Key Experimental Results

Main Results

Image Classification (CUB200) + Semantic Segmentation (VOC2012) + Object Detection (VOC2012) Degradation type Mixture-A: SR(s=8) + JPEG(q=75)

Method Classification Acc↑ (%) Segmentation mIoU↑ (%) Detection mAP↑ (%)
Oracle (HQ) 82.5 67.0 36.9
No restoration 60.8 47.4 14.5
SwinIR 70.0 56.2 21.0
SR4IR 71.5 56.2 22.3
EDTR-1 step 74.4 64.1 31.2
EDTR-4 step 74.1 65.3 33.4

Ablation Study

Task performance on Mixture-B (more complex degradation)

Method Classification Acc↑ (%) Segmentation mIoU↑ (%) Detection mAP↑ (%)
No restoration 47.6 40.2 0.0
SwinIR 60.7 50.4 22.1
SR4IR 63.4 51.0 22.6
EDTR-1 step 68.8 60.4 30.6
EDTR-4 step 68.4 62.9 33.4

Perceptual quality metrics comparison (Mixture-A)
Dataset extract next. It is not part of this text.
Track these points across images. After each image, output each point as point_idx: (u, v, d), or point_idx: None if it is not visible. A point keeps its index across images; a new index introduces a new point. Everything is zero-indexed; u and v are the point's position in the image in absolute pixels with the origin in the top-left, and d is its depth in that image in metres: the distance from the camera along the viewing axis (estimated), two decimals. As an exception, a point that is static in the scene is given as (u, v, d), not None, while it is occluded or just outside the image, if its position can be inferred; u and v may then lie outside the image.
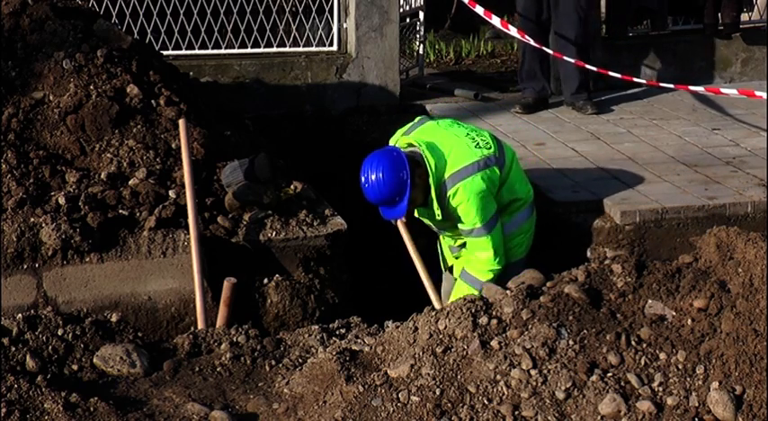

Method NIQE↓ Q-Align↑ PSNR↑
SwinIR 9.97 2.55 25.21
SR4IR 5.41 3.37 24.07
EDTR-1 step 4.68 3.53 23.63
EDTR-4 step 4.26 3.81 22.46

Key Findings

  1. EDTR achieves the most pronounced gains on detection: on Mixture-A, mAP improves from 14.5% (no restoration) to 33.4% (+18.9%); on Mixture-B, from 0.0% to 33.4%.
  2. PSNR and task performance are negatively correlated: EDTR's PSNR is lower than SwinIR's, yet it leads substantially on all task metrics, demonstrating that pixel fidelity does not equate to task effectiveness.
  3. Short-step denoising is critical for task performance: 1-step and 4-step results are comparable but both substantially outperform conventional 50-step denoising.
  4. Perceptual quality (NIQE/Q-Align) and task performance can be improved simultaneously, challenging the assumption that a trade-off between the two is inevitable.

Highlights & Insights

  • The PSNR–task performance paradox: This work clearly demonstrates, for the first time within a TDIR framework, the inconsistency between pixel-level metrics and task-level metrics, which carries important methodological implications.
  • Elegant design of partial diffusion: The pipeline of pre-restoration → mild noise addition → short-step denoising simultaneously preserves useful information from the LQ image and leverages the diffusion prior to supplement high-frequency details.
  • One denoising step suffices: This challenges the conventional wisdom that more diffusion steps yield better results; in the TDIR setting, a single step is sufficient.
  • Generality: The same framework applies to three fundamentally different tasks—classification, segmentation, and detection.

Limitations & Future Work

  1. Reliance on a pretrained StableDiffusion model incurs substantial computational cost (SD inference + ControlNet + joint task network training).
  2. HQ images are required for training, making the method inapplicable to fully unsupervised real-world scenarios.
  3. Only three vision tasks are validated; effectiveness on finer-grained tasks (e.g., keypoint detection, instance segmentation) remains unknown.
  4. Degradation types must be predefined during training; generalization to unknown degradations has yet to be verified.
  5. The quality of the pre-restoration network SwinIR directly impacts final results.
  • SR4IR: Proposed the joint training paradigm and task-driven perceptual loss for TDIR, serving as the direct predecessor of this work.
  • StableSR / DiffBIR: Demonstrated the powerful capability of SD as an image prior, without considering task-driven objectives.
  • ControlNet: Provides a mechanism for conditioning a frozen SD model on external inputs.
  • Insight: The generative power of diffusion models must be "tamed" to serve specific tasks; blindly pursuing perceptual quality can actually harm task performance.

Rating

  • Novelty: ⭐⭐⭐⭐ First effective use of diffusion priors in TDIR; the partial diffusion + short-step denoising design is elegant.
  • Experimental Thoroughness: ⭐⭐⭐⭐ Three tasks × two degradation types with comprehensive ablations; dataset diversity could be further expanded.
  • Writing Quality: ⭐⭐⭐⭐ Motivation is clearly articulated and the method pipeline is easy to follow, though notation is occasionally redundant.
  • Value: ⭐⭐⭐⭐ Provides valuable guidance on how to correctly exploit diffusion priors; the detection performance gains are particularly notable.